Reputation: 17762
I have a "Literal" class that defines a text value and an ID. I want to build a static method that is simply "FromValue(string)" within the Literal class (LINQ to SQL), so that it'll return the proper Literal instance from a given value.
I'm having some trouble figuring out how to do this, though. I mean, I can call it in code everytime I need it, but it would be much more convenient and time saving to just wrap it into the class itself.
Any ideas?
using System;
using System.Linq;
namespace Context
{
public partial class Literal
{
public static Literal FromValue(string value)
{
// linq code, how do I reference the existing data context?
return null;
}
}
}
Upvotes: 0
Views: 173
Reputation: 17762
Right, well, the "FromLiteral" is what I'm using to assign it to a Key that it is attached to. Like this...
unit.Ring.Keys.Add(new Key(Literal.FromValue("Name",database), item[0]));
Where 'database' is the instance of the datacontext. I just wanted to see if there was a better way to do it.
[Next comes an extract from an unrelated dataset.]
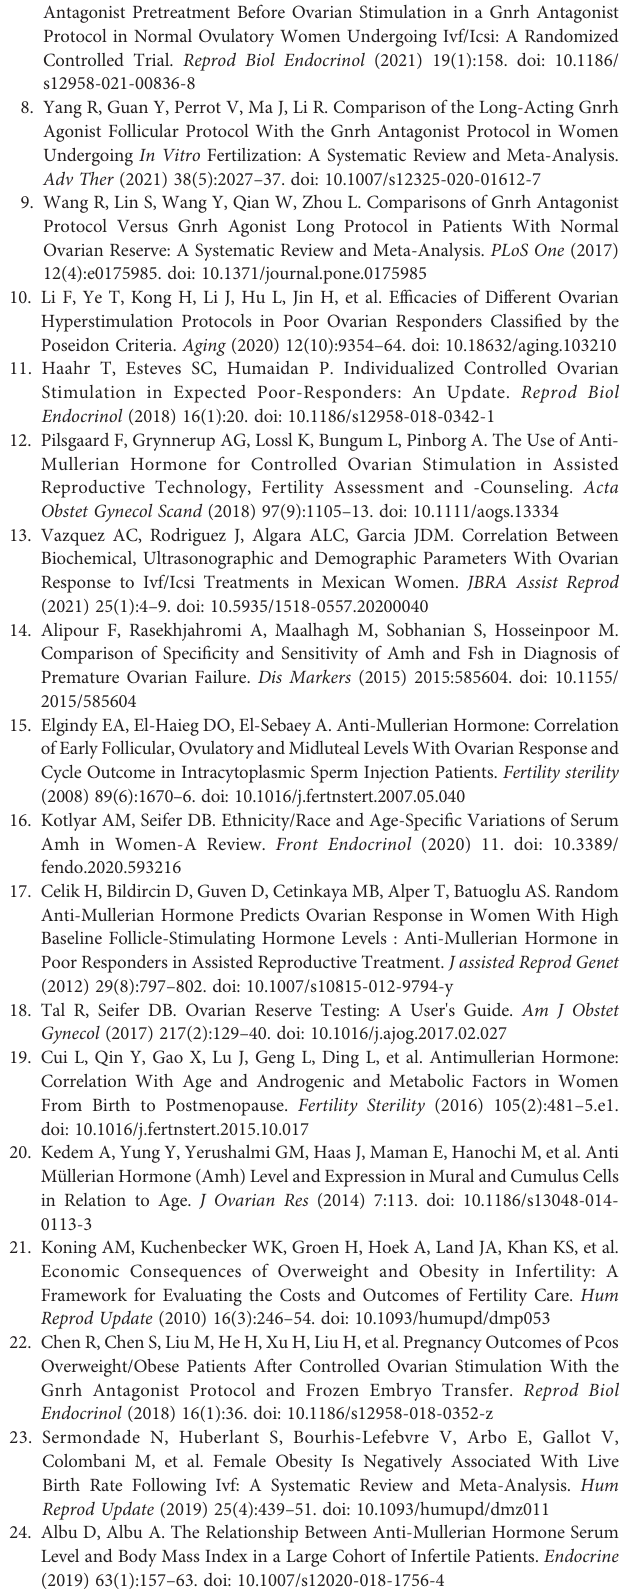
Protocol in Normal Ovulatory Women Undergoing Ivf/Icsi: A Randomized Controlled Trial. Reprod Biol Endocrinol (2021) 19(1):158. doi:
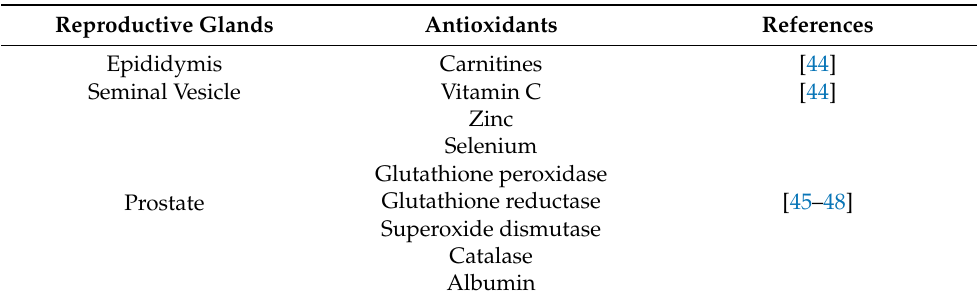
Table 1. Information available on the principal seminal plasma antioxidants and the main male reproductive glands responsible for its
I want to assign them by string value, you see, I don't know the ID as is proper.
Upvotes: 0
Reputation: 101615
What "existing data context"? There may well be more than one data context alive at the point of the call to FromValue
, e.g.:
using (FooDataContext ctx1 = new FooDataContext())
using (FooDataContext ctx2 = new FooDataContext())
{
Literal.FromValue(...); // which one?
}
You'll have to pass it as parameter, there really isn't any better way.
Also note that you won't be able to use FromLiteral
in your LINQ2SQL queries (since the query parser and translator has no idea what it does).